Deshalb passt die ganzheitliche Philosophie des 1821 geborenen Sebastian Kneipp ganz wunderbar zum Schulkonzept. Bereits beim Betreten des Schulhauses fallen in einer liebevoll gestalteten Ecke fünf Säulen auf. Sie repräsentieren die Eckpfeiler der Kneipp-Lehre. Die Kinder lernen in dieser Schule nicht nur Rechnen, Lesen und Schreiben. Sie lernen auch, wie man sich gut ernährt, wie Heilpflanzen wirken und sich Bewegung, Entspannung, Armgüsse und Wassertreten auf Gesundheit und Immunsystem auswirken.
PROJEKT ZUR STRESSREDUKTION
Bei Emil tut der Tee jedenfalls seine Wirkung – mehr noch aber Freundin Lena, die nun auch Schulschluss hat. Das Bauchweh ist erst mal vergessen, als er sie erblickt. „Durst habe ich jetzt auch.“ Lena nimmt sich eine der bereitgestellten Teetassen und füllt sie am großen Teespender, der mittlerweile auf den Hof geschoben wurde. An der Wand hängt die heutige Mischung: Anregend – aus Ringelblumen, Birkenblättern, etwas Estragon, Gänseblümchen, Pfefferminze, Kapuzinerkresse.

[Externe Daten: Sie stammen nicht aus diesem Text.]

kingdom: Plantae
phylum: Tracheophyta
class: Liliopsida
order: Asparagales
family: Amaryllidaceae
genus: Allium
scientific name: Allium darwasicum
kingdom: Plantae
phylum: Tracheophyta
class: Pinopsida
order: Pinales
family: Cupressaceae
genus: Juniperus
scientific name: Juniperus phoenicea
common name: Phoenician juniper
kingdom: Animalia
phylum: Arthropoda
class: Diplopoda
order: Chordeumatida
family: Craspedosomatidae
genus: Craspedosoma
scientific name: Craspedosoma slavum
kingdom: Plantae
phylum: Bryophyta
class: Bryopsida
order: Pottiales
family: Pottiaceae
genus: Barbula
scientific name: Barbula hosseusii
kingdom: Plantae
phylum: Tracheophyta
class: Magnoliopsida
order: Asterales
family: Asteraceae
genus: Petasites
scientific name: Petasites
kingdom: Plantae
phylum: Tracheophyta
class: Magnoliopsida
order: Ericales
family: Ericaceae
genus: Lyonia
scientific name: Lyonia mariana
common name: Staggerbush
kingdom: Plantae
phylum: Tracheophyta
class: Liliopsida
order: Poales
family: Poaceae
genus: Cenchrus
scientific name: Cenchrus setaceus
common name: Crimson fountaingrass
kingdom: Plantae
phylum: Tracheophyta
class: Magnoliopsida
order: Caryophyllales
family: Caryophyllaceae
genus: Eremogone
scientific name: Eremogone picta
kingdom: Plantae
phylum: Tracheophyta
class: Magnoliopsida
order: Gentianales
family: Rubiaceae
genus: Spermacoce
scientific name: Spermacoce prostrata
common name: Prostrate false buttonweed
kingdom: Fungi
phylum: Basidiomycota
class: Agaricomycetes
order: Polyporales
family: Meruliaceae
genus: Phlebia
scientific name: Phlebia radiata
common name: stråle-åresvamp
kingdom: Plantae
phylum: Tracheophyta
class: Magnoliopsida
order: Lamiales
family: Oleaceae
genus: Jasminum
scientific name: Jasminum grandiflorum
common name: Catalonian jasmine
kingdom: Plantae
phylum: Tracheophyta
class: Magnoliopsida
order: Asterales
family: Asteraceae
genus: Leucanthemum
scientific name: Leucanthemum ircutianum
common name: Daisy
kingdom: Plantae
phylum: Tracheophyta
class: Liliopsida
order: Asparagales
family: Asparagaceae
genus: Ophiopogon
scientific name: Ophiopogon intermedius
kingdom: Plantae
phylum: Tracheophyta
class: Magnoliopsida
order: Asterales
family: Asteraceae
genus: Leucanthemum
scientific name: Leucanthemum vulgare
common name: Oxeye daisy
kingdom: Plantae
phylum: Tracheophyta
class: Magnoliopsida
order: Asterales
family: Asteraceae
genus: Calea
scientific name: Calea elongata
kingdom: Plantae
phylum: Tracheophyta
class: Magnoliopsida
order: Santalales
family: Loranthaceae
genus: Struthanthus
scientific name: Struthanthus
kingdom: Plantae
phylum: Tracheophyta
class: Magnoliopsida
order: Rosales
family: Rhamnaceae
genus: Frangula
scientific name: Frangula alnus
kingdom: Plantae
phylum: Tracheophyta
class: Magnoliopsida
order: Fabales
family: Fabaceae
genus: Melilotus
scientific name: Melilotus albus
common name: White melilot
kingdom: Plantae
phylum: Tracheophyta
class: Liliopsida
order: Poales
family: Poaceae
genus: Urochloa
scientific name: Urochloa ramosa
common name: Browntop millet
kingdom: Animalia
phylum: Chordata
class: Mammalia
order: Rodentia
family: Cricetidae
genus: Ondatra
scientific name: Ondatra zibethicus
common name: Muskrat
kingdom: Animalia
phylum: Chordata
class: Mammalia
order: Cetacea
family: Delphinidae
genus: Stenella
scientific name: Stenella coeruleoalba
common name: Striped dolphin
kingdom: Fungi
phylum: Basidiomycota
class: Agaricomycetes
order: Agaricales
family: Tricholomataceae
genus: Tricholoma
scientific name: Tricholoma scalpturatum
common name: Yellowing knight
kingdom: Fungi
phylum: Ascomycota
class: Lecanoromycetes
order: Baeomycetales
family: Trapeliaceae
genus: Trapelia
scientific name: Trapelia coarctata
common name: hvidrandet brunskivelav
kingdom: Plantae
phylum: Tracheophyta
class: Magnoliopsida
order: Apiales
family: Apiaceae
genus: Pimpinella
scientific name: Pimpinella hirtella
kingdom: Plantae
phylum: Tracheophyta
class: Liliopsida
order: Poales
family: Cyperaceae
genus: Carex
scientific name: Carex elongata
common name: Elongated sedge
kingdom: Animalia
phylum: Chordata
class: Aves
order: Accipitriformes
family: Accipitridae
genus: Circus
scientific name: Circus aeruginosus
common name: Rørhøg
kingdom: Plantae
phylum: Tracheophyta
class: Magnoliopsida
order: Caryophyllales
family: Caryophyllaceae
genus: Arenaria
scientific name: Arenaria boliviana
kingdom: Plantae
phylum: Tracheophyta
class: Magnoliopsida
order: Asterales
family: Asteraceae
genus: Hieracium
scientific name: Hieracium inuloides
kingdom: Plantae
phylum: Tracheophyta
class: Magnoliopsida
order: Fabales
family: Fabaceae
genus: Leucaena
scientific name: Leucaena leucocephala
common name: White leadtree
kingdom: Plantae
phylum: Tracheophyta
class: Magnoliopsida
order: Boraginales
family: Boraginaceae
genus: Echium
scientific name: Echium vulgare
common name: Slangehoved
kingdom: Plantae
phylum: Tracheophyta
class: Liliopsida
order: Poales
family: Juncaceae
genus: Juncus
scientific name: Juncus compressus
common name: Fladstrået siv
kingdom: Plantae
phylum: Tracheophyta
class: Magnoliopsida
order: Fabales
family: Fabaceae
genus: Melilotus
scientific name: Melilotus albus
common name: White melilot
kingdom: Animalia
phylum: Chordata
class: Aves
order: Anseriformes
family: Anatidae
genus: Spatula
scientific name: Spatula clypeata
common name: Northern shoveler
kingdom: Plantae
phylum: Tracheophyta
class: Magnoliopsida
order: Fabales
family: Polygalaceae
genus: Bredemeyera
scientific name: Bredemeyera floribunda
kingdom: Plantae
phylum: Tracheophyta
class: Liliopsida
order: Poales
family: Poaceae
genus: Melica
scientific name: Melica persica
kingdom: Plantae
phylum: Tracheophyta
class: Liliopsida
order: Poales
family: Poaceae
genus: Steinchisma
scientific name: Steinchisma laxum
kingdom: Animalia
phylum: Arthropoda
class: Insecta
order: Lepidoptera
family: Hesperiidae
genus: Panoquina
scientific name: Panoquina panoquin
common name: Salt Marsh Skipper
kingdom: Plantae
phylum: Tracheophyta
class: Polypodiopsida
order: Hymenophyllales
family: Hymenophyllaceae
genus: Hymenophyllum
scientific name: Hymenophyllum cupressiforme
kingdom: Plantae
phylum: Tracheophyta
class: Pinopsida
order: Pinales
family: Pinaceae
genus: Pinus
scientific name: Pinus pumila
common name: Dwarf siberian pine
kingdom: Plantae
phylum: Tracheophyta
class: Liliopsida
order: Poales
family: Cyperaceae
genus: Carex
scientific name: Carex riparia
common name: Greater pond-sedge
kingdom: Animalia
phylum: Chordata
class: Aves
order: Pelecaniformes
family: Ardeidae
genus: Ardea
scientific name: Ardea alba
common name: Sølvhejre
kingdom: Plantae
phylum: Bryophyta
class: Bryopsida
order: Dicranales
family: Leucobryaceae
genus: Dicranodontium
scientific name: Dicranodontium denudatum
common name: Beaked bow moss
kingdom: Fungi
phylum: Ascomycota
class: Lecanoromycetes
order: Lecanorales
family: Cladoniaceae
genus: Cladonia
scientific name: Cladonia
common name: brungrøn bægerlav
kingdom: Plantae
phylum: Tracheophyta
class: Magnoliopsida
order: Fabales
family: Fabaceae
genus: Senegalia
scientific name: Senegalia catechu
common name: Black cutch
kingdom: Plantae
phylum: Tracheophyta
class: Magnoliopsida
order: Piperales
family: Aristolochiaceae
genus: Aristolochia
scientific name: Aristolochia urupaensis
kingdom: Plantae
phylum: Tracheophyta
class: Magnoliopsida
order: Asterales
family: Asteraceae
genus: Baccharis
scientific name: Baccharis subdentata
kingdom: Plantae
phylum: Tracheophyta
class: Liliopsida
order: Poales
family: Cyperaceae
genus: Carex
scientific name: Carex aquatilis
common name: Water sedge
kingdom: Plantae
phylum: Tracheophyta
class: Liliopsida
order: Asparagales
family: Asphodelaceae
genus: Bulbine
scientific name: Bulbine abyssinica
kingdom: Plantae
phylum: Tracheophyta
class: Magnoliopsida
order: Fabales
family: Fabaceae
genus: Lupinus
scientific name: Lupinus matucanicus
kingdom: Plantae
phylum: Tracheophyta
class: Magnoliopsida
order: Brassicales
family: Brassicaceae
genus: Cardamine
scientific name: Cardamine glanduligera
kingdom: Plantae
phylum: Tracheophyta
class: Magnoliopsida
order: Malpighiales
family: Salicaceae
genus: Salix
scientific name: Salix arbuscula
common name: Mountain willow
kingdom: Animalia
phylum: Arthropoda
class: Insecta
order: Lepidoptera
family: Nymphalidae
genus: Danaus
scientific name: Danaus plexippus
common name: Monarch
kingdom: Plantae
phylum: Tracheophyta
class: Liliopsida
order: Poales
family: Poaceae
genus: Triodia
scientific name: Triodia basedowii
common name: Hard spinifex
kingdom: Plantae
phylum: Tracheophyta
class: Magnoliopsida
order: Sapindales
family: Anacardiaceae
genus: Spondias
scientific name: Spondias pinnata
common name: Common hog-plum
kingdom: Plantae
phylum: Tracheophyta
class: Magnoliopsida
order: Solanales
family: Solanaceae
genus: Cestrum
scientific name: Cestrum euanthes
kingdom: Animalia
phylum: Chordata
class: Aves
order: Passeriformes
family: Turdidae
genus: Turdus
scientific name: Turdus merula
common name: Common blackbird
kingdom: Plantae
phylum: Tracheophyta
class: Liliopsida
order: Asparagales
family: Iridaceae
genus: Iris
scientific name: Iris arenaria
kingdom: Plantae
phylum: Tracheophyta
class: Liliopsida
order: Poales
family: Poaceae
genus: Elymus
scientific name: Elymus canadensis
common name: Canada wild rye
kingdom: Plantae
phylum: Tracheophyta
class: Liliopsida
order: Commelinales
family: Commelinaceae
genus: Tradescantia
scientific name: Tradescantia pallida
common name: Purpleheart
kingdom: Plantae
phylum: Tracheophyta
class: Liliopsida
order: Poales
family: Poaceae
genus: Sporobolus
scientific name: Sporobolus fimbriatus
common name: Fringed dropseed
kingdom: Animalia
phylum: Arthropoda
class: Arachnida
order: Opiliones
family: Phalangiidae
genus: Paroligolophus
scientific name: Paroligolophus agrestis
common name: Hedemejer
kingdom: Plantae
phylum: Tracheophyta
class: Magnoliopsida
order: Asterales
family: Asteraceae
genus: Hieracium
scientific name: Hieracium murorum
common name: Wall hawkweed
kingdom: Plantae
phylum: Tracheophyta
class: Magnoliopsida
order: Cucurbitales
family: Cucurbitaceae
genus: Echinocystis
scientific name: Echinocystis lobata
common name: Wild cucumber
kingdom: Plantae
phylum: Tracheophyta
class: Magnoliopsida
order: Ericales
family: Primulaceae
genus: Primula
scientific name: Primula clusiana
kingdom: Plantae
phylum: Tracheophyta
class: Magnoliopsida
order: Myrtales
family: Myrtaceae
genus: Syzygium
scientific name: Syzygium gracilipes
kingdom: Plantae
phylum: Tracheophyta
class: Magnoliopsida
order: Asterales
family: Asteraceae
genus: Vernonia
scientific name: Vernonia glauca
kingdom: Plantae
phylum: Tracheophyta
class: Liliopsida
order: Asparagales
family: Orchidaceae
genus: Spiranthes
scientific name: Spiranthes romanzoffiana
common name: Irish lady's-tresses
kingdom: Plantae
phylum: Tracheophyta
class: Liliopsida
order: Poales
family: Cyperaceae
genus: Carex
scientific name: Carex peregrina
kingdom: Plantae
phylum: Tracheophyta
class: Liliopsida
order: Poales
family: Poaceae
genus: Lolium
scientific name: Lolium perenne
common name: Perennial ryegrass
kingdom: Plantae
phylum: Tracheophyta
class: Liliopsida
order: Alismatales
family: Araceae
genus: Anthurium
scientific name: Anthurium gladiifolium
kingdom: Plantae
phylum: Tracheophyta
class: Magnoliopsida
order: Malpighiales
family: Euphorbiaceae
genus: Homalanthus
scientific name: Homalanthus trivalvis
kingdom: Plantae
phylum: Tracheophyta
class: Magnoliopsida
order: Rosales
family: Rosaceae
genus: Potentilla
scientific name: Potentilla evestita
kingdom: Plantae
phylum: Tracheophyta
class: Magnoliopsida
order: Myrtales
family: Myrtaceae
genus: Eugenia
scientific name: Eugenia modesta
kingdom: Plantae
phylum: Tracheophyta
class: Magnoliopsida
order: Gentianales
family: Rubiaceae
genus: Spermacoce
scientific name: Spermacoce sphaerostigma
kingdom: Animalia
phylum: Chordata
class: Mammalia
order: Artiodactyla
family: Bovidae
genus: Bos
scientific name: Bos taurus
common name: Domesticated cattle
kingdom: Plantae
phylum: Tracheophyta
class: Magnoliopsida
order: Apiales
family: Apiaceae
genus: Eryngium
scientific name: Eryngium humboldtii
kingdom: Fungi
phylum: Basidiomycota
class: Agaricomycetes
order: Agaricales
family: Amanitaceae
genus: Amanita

Das Getränk wird jeden Tag frisch zubereitet. Die Kräuter lagern in unzähligen grauen Boxen, auf den Schränken der kleinen Hortküche. „Wir haben einen Fundus an Rezepten und deren Wirkungen, die wir mit Unterstützung des Kneipp-Vereins und der Kinder ausgearbeitet haben. Hier in der Küche wird viel ausprobiert, verarbeitet und gekocht. Im Sommer gibt es Kartoffeln mit Quark und Kräutern von der Kräuterspirale, im Herbst sammeln wir Hagebutten und bereiten daraus Tee. Wir verarbeiten das, was gerade geerntet wird“, erklärt Hortleiterin Annett Kocsis.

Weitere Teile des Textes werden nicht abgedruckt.